Reputation: 21
I am relatively new to python and I find it to be useful since I do need to routinely find values out of a large csv file thus I tried to use it.
This is my csv file:
Name, Tag, Size, Height1, Height2,
Name1, B1, 244,42798,5900
Name2, B4, 200,22798,2234
Name3, B5, 240,25798,2745
Name4, B7, 220,32798,4590
I tried to use this code but I still get them jumbled up.
import csv
input = open('file.csv','r')
number_top_values = raw_input(‘How many top values you need to find?’) #number of top values
file = csv.reader(input)
line1 = file.next()
height = [(row[3],(row[4])) for row in file]
height.sort(key = lambda x: x[1])
height.reverse()
height = height[:number_top_values]
print height
I need to find in the column the top values for Height1 and Height2 (top 2 or top 3 so on depending on how many top values I need to find) and get the entire row having these top values. Any suggestions or possible answers will be a great help. Thanks.
Upvotes: 2
Views: 1002
Reputation: 129001
You're currently using this:
height = [(row[3],(row[4])) for row in file]
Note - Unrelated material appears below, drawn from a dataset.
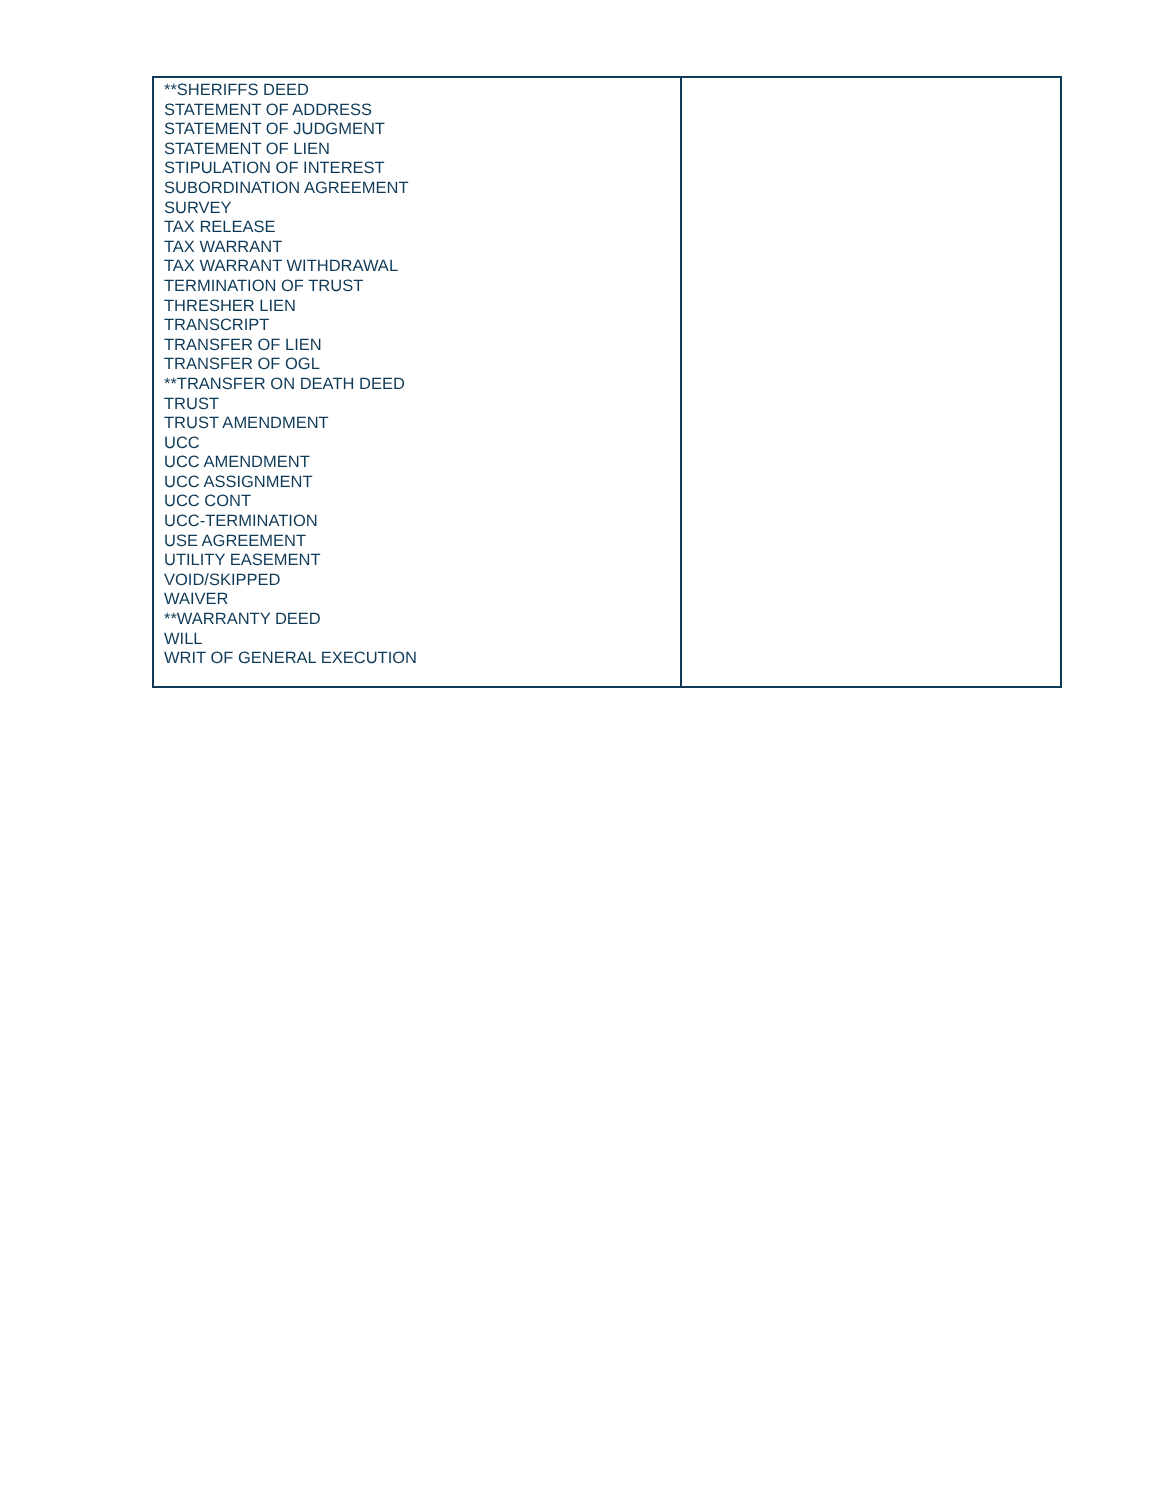| **SHERIFFS DEED STATEMENT OF ADDRESS STATEMENT OF JUDGMENT STATEMENT OF LIEN STIPULATION OF INTEREST SUBORDINATION AGREEMENT SURVEY TAX RELEASE TAX WARRANT TAX WARRANT WITHDRAWAL TERMINATION OF TRUST THRESHER LIEN TRANSCRIPT TRANSFER OF LIEN TRANSFER OF OGL **TRANSFER ON DEATH DEED TRUST TRUST AMENDMENT UCC UCC AMENDMENT UCC ASSIGNMENT UCC CONT UCC-TERMINATION USE AGREEMENT UTILITY EASEMENT VOID/SKIPPED WAIVER **WARRANTY DEED WILL WRIT OF GENERAL EXECUTION | |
height.sort(key = lambda x: x[1])
height.reverse()
In the first line there, you remove some of the data you need (since you need the whole row). The third line can be made redundant with a modification to the second line. Together:
height = list(file)
height.sort(key=lambda x: int(x[3]), reverse=True)
This sorts on Height1
. If you want to sort on Height2
, change 3
to 4
. If you want to sort on one and then the other, you can sort twice or do something a little trickier:
height.sort(key=lambda x: (int(x[3]), int(x[4])), reverse=True)
Upvotes: 2
Reputation: 10526
Mostly what icktoofay said :)
Working code:
import csv
inputfile = open('file.csv','r')
#don't forget int() to convert input to integer for slicing
while(True):
try:
number_top_values = int(raw_input('How many top values you need to find?')) #number of top values
except ValueError:
print "Invalid input! Please try again"
else:
break
csvfile = csv.reader(inputfile)
height = list(csvfile)[1:] #exclude first line for labels
height1 = sorted(height, key = lambda x: int(x[3]), reverse=True)[:number_top_values]
height2 = sorted(height, key = lambda x: int(x[4]), reverse=True)[:number_top_values]
# or height.sort(key = lambda x: (int(x[3]),int(x[4])), reverse=True) for double sort
print height1
print height2
inputfile.close()
Upvotes: 1